## PROBLEMA A RESOLVER
¿Puedes copiar sin cambios, en los ítems de abajo, las líneas que van desde la que contiene "After each view, print" hasta la que contiene "0.407325, 0.712542, 0.047903]]", ambas incluidas?

## ÍTEMS PROPORCIONADOS
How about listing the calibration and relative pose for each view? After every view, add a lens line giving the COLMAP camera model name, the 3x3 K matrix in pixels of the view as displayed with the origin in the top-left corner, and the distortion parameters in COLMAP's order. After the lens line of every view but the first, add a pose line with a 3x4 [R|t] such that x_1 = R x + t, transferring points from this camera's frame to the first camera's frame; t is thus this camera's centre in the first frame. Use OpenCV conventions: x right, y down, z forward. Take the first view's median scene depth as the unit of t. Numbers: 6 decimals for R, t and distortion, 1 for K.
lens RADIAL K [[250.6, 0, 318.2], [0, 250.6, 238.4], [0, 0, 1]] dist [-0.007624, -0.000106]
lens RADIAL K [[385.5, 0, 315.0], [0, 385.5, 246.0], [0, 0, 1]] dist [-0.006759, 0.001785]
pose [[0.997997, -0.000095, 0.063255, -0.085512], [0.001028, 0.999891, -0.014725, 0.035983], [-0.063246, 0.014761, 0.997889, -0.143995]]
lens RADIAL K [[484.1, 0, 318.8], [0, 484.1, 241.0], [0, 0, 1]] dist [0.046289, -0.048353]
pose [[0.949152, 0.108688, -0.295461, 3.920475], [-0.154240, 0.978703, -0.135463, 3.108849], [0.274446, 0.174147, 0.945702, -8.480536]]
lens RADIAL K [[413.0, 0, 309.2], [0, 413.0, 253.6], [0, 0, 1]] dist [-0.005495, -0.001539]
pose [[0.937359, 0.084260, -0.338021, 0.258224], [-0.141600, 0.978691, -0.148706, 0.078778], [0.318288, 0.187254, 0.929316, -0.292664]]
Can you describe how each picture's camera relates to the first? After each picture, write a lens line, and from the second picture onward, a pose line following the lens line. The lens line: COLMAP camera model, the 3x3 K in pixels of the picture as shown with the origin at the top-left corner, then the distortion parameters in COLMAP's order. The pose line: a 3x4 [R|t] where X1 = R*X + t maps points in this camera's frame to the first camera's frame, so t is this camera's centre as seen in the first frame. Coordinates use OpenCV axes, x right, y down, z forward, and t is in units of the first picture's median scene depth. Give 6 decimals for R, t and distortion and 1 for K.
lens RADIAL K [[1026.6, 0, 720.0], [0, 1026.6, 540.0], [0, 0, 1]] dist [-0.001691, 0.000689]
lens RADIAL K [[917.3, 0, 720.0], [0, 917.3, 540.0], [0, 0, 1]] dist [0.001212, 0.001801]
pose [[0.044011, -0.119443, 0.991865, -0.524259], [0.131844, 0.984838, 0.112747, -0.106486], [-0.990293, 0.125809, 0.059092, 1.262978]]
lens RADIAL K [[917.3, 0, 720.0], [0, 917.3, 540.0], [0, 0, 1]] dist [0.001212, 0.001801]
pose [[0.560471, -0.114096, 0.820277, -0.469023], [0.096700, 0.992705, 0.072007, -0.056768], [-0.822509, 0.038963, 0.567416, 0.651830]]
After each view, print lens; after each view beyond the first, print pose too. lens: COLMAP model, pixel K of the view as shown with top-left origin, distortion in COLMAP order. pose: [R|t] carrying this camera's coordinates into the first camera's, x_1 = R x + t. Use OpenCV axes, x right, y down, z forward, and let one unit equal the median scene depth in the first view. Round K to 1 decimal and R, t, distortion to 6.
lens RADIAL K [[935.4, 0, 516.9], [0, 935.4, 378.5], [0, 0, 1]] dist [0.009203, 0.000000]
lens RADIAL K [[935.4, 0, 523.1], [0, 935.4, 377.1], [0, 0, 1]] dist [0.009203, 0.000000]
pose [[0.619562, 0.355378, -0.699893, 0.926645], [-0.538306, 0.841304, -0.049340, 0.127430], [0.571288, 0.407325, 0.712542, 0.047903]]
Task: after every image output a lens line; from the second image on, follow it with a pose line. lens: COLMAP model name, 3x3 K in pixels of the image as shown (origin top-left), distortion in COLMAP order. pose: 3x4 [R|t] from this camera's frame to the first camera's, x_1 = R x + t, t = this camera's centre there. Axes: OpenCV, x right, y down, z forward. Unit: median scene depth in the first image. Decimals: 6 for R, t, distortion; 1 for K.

## RESPUESTA
After each view, print lens; after each view beyond the first, print pose too. lens: COLMAP model, pixel K of the view as shown with top-left origin, distortion in COLMAP order. pose: [R|t] carrying this camera's coordinates into the first camera's, x_1 = R x + t. Use OpenCV axes, x right, y down, z forward, and let one unit equal the median scene depth in the first view. Round K to 1 decimal and R, t, distortion to 6.
lens RADIAL K [[935.4, 0, 516.9], [0, 935.4, 378.5], [0, 0, 1]] dist [0.009203, 0.000000]
lens RADIAL K [[935.4, 0, 523.1], [0, 935.4, 377.1], [0, 0, 1]] dist [0.009203, 0.000000]
pose [[0.619562, 0.355378, -0.699893, 0.926645], [-0.538306, 0.841304, -0.049340, 0.127430], [0.571288, 0.407325, 0.712542, 0.047903]]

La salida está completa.